## SOURCE PASSAGE
========================================

Jordan: Fair point. Azure's Cosmos DB sits somewhere in the middle—not as elegant as Spanner, but more flexible than DynamoDB. It lets you choose your consistency model per request.

Alex: Though in practice, I've found the multiple API personalities confusing. Is it a document store? A graph database? A key-value store? Yes to all. That's very much Microsoft's approach—be everything to everyone.

Jordan: Speaking of operational burden, AWS gives you all the knobs and dials. Which is great for control but terrible for cognitive load. I was helping a team debug S3 performance issues last week, and we had to consider storage classes, request patterns, prefix sharding, multi-part upload thresholds, transfer acceleration settings.

Alex: Compare that to Google Cloud Storage where it just works. The performance is consistent, the API is simple, strong consistency is the default.

Jordan: Though when you do need those knobs, their absence can be frustrating. I had a case where we needed specific S3 lifecycle policies that just weren't possible to replicate in GCS.

Alex: That's the eternal trade-off. Simplicity versus flexibility. Azure tries to split the difference, which sometimes means you get the worst of both worlds—or the best, depending on your perspective.

Jordan: You know what's fascinating? Some of the most innovative work in cloud infrastructure is happening completely outside the big three. Like Fly.io. They're not trying to be AWS. They're saying "what if we just ran your containers really close to users with zero configuration?"

Alex: Their architecture is so elegant. You push a Docker container, they figure out where to run it based on request patterns. No regions to configure, no load balancers to set up. It just scales globally.

Jordan: And the pricing model makes sense—you pay for compute and bandwidth, not for a dozen different services. Though debugging distributed systems on Fly can be challenging.

Alex: That's true for all these next-gen platforms. They're optimizing for developer experience and operational simplicity, sometimes at the cost of observability.

Jordan: Speaking of next-gen, Railway is basically "what if Heroku was built in 2025?" With actual Docker support, proper secrets management, and preview environments that don't cost a fortune.

Alex: And Render is taking a similar approach but with more focus on production workloads. Their automatic SSL, built-in CDN, and zero-downtime deploys are table stakes features that somehow the big clouds still make complicated.

Jordan: Let's talk about specialized clouds that are crushing it in specific domains. Vercel and Netlify for Jamstack—they've basically created a new category. "Frontend cloud" wasn't a thing five years ago, but now it's a billion-dollar market.

Alex: And they're expanding beyond static sites. Vercel's Edge Functions, Netlify's background functions—they're becoming full application platforms.

Jordan: The database-as-a-service explosion is even more interesting. PlanetScale built a better MySQL with Vitess under the hood. Actual horizontal scaling for MySQL that works. Their branching feature is genius—database branches that work like Git branches.

Alex: And Neon is doing something similar for Postgres. Serverless Postgres that scales to zero, with branching and point-in-time restore. They're using a separated storage and compute architecture that enables sub-second cold starts.

Jordan: Don't forget about Turso and their edge SQLite approach. SQLite at the edge with automatic replication. Sub-millisecond queries because you're using embedded SQLite—the data access is literally just function calls, no network overhead.

========================================

## Extrinsic camera parameter data
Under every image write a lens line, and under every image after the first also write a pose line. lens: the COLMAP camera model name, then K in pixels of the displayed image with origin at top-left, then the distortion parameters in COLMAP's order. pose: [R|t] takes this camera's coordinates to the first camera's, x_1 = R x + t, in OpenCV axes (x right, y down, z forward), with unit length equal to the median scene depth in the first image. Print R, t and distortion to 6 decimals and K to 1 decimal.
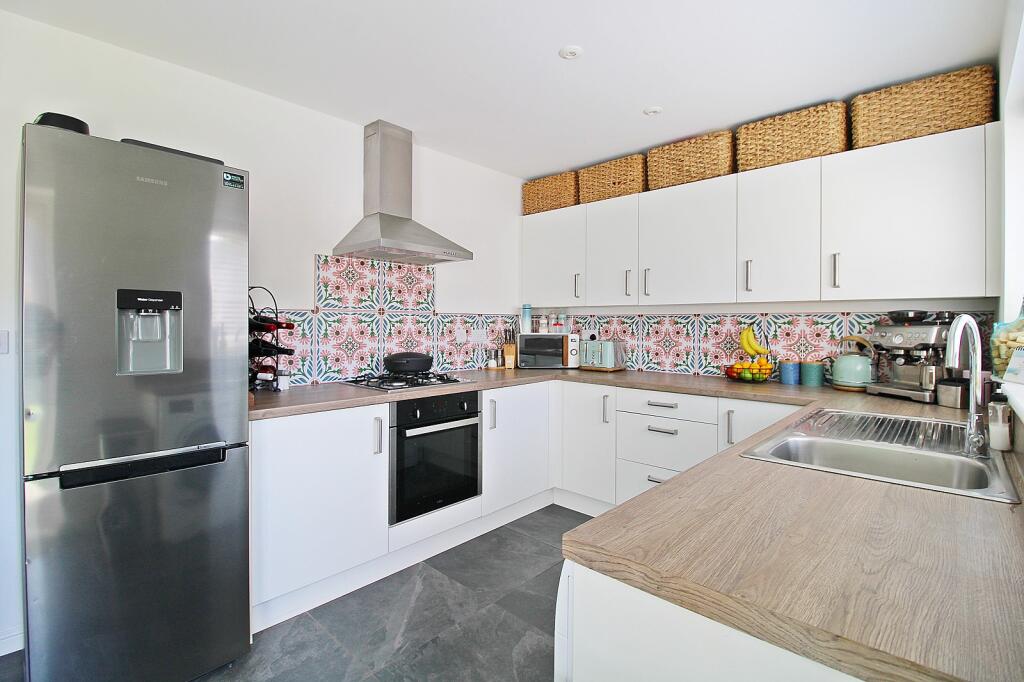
lens RADIAL K [[471.9, 0, 512.7], [0, 471.9, 328.0], [0, 0, 1]] dist [0.002230, -0.012165]
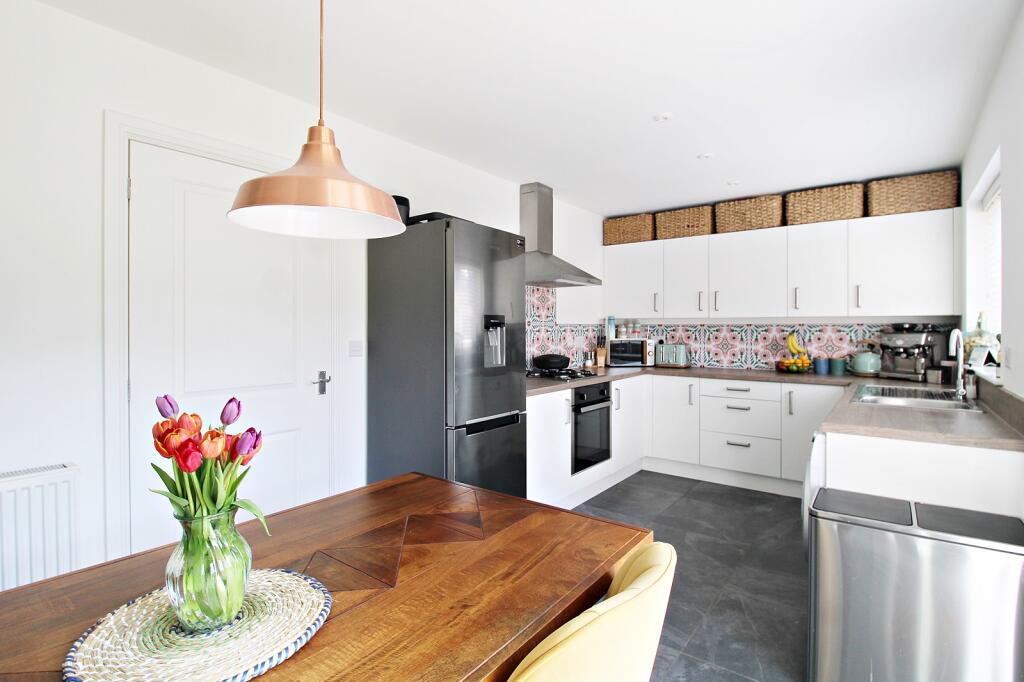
lens RADIAL K [[484.4, 0, 515.0], [0, 484.4, 331.4], [0, 0, 1]] dist [0.001139, -0.014385]
pose [[0.995657, -0.005049, 0.092958, -0.465974], [0.005284, 0.999983, -0.002279, -0.010852], [-0.092945, 0.002760, 0.995667, -0.366336]]
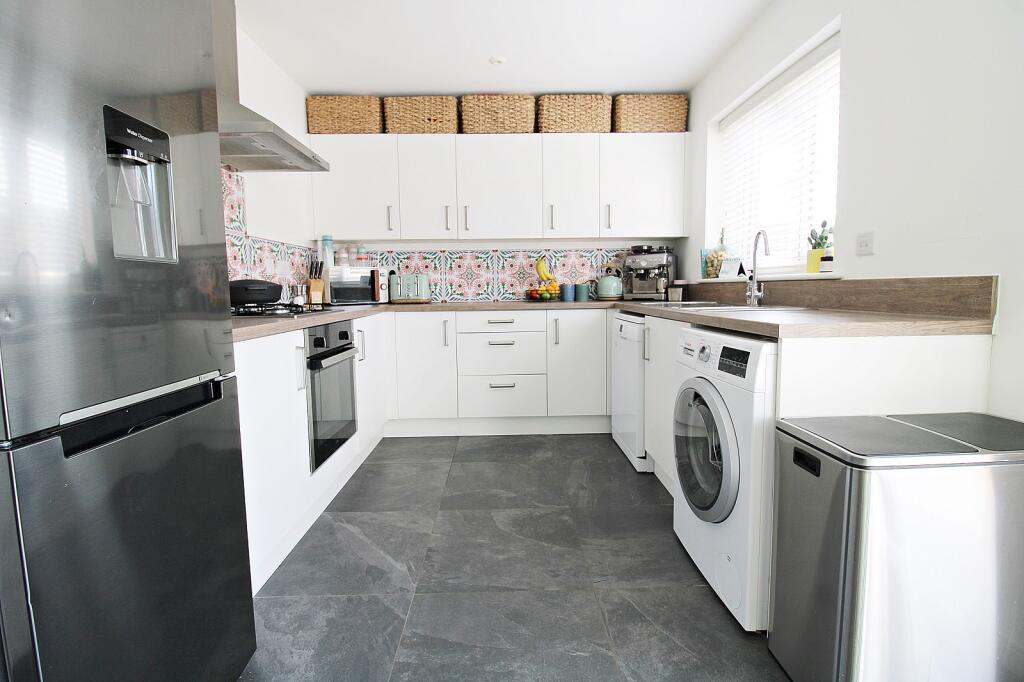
lens RADIAL K [[471.9, 0, 512.7], [0, 471.9, 328.0], [0, 0, 1]] dist [0.002230, -0.012165]
pose [[0.720582, -0.072741, 0.689544, -0.466731], [0.021466, 0.996345, 0.082673, 0.078946], [-0.693037, -0.044771, 0.719510, 0.124630]]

========================================

## TASK 1
Answer from the cloud platform conversation:
(a) What does Jordan say Cosmos DB lets you choose per request?
(b) What does PlanetScale use under the hood for its MySQL?
(c) What does Neon's separated storage and compute architecture enable?
## TASK 2
Update the cloud platform conversation between "Alex: And Render" and "like Git branches.", inclusive, replacing "production workloads" with "enterprise workloads".
## TASK 3
Write the next lines of the cloud platform conversation, continuing after its final line.

## WRITTEN RESPONSE 1
(a) Your consistency model.
(b) Vitess.
(c) Sub-second cold starts.

## WRITTEN RESPONSE 2
Alex: And Render is taking a similar approach but with more focus on enterprise workloads. Their automatic SSL, built-in CDN, and zero-downtime deploys are table stakes features that somehow the big clouds still make complicated.

Jordan: Let's talk about specialized clouds that are crushing it in specific domains. Vercel and Netlify for Jamstack—they've basically created a new category. "Frontend cloud" wasn't a thing five years ago, but now it's a billion-dollar market.

Alex: And they're expanding beyond static sites. Vercel's Edge Functions, Netlify's background functions—they're becoming full application platforms.

Jordan: The database-as-a-service explosion is even more interesting. PlanetScale built a better MySQL with Vitess under the hood. Actual horizontal scaling for MySQL that works. Their branching feature is genius—database branches that work like Git branches.

## WRITTEN RESPONSE 3
Alex: Let's talk about surprising players. DigitalOcean—remember when everyone wrote them off as the cheap VPS provider? Their App Platform and managed databases are actually solid now. And their pricing is still refreshingly simple. No data transfer charges between services, no hidden fees.

Jordan: Linode too, though they're Akamai now after that 900-million-dollar acquisition. Still great for straightforward Linux VPS needs without the AWS complexity tax.

Alex: And in Europe, Hetzner is having a moment. Incredible price-performance for bare metal and VPS. I know several unicorns running their entire infrastructure on Hetzner. The dedicated server prices are remarkable.

Jordan: Though you're managing more yourself. But that's becoming easier with tools like Talos Linux for Kubernetes or NixOS for reproducible infrastructure.

Alex: Let's not forget regional players. Alibaba Cloud is massive in Asia. OVH in Europe. These aren't small players—they're serving millions of customers. And sometimes they're not optional. Data residency requirements mean you might need to use Alibaba for China, OVH for certain EU workloads.

Jordan: Oracle Cloud Infrastructure deserves a mention too. I know, "nobody got fired for not buying Oracle" and all that. But their bare metal performance is legit. If you're running Oracle databases—which many enterprises are—OCI Exadata Cloud Service is genuinely the best option.

Alex: And they're practically giving away compute to gain market share. Their free tier is absurdly generous. Though good luck finding engineers who want to work with Oracle technologies.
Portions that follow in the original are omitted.